*Atividade*:
Responda a estas perguntas sobre o texto acerca do celibato do clero:
1. Em que concílio e em que ano foi estabelecida a legislação da Igreja Oriental sobre o celibato do clero?
2. Em que assembleia o predecessor imediato pronunciou as palavras citadas?
3. Que três adjetivos acompanham "Igreja de Cristo" no fim da citação?

*Documento de origem*:
◇ ◇ ◇ ◇

Recente magistério pontifício


37 Os Sumos Pontífices mais recentes empregaram o seu ardentíssimo zelo e doutrina em iluminar o clero e estimulá-lo a essa observância. (23) Não queremos deixar de render aqui especial homenagem à piíssima memória do nosso imediato predecessor, ainda vivo no coração do mundo, o qual, no Sínodo Romano e com a sincera anuência do nosso clero da Urbe, pronunciou as seguintes palavras: "Amargura-nos saber... que alguns fantasiam sobre o desejo ou a conveniência, que haveria para a Igreja católica, em renunciar ao que por tantos séculos foi e continua a ser uma das mais nobres e mais puras glórias do sacerdócio. A lei do celibato eclesiástico, com o empenho de fazê-la prevalecer, continua a evocar as batalhas dos tempos heróicos, quando a Igreja teve que lutar e venceu, evoca o triunfo do seu trinômio glorioso, que será sempre emblema de vitória: Igreja de Cristo, livre, casta e católica".(24)

Igreja do Oriente


38 Se é diferente a legislação da Igreja Oriental em matéria de disciplina celibatária para o clero, como foi finalmente estabelecido no Concílio Trulano do ano 692 (25) e abertamente reconhecido pelo Concílio Ecumênico Vaticano II, (26) deve-se a uma situação histórica, também diversa, daquela parte nobilíssima da Igreja, à qual o Espírito Santo conformou providencial e sobrenaturalmente o seu influxo.

Aproveitamos esta ocasião para exprimir os nossos sentimentos de estima e de respeito por todo o clero das Igrejas Orientais, e para reconhecer nele os exemplos de fidelidade e de zelo que o tornam digno de sincera veneração.

◇ ◇ ◇ ◇

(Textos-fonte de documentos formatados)
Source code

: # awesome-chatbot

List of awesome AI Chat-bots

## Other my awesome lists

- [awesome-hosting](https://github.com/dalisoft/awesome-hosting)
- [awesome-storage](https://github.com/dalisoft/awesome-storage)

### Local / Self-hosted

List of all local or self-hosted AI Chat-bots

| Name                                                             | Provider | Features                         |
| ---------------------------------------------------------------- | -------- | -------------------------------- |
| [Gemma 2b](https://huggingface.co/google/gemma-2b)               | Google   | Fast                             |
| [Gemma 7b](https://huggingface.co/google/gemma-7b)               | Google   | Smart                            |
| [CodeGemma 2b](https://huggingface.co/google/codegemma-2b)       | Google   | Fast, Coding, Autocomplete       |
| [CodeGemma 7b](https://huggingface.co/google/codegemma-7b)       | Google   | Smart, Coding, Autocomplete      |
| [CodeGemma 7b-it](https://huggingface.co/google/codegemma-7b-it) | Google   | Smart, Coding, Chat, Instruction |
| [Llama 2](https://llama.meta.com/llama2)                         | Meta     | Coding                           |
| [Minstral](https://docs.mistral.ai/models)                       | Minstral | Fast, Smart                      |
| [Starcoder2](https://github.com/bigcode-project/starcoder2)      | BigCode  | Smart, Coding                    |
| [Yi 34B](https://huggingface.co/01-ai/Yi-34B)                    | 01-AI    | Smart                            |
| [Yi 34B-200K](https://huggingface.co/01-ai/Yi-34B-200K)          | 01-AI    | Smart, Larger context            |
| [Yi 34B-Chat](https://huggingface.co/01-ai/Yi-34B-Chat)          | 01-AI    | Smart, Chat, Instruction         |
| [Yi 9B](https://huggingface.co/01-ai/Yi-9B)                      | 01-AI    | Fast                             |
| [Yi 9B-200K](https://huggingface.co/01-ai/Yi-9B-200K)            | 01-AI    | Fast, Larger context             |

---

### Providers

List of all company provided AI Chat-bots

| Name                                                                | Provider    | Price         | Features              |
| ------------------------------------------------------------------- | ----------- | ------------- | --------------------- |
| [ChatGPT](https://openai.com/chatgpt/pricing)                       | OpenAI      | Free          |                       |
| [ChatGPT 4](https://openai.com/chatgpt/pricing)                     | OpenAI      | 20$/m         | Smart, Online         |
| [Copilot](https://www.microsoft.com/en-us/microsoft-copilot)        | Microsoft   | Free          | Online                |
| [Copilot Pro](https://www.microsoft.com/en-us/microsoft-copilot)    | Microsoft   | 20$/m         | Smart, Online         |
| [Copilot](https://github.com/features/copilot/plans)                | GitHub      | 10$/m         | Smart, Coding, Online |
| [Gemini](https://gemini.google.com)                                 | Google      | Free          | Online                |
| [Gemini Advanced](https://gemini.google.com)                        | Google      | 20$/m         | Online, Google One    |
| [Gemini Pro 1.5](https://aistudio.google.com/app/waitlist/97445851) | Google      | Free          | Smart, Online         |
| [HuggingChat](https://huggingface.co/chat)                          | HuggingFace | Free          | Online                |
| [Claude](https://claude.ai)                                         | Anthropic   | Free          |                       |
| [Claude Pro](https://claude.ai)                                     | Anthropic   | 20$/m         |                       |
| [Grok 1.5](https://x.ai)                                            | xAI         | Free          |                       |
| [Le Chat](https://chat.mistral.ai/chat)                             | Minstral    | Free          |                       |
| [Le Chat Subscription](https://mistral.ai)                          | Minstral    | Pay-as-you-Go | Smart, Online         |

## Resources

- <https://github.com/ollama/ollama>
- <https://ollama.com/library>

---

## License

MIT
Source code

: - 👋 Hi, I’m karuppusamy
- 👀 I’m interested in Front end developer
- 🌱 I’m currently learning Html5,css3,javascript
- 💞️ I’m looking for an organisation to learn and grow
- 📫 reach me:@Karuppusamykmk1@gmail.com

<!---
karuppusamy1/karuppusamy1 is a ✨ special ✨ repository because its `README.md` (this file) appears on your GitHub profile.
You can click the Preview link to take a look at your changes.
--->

◇ ◇ ◇ ◇

*Resposta do exercício*:
1. No Concílio Trulano, no ano 692.
2. No Sínodo Romano.
3. Livre, casta e católica.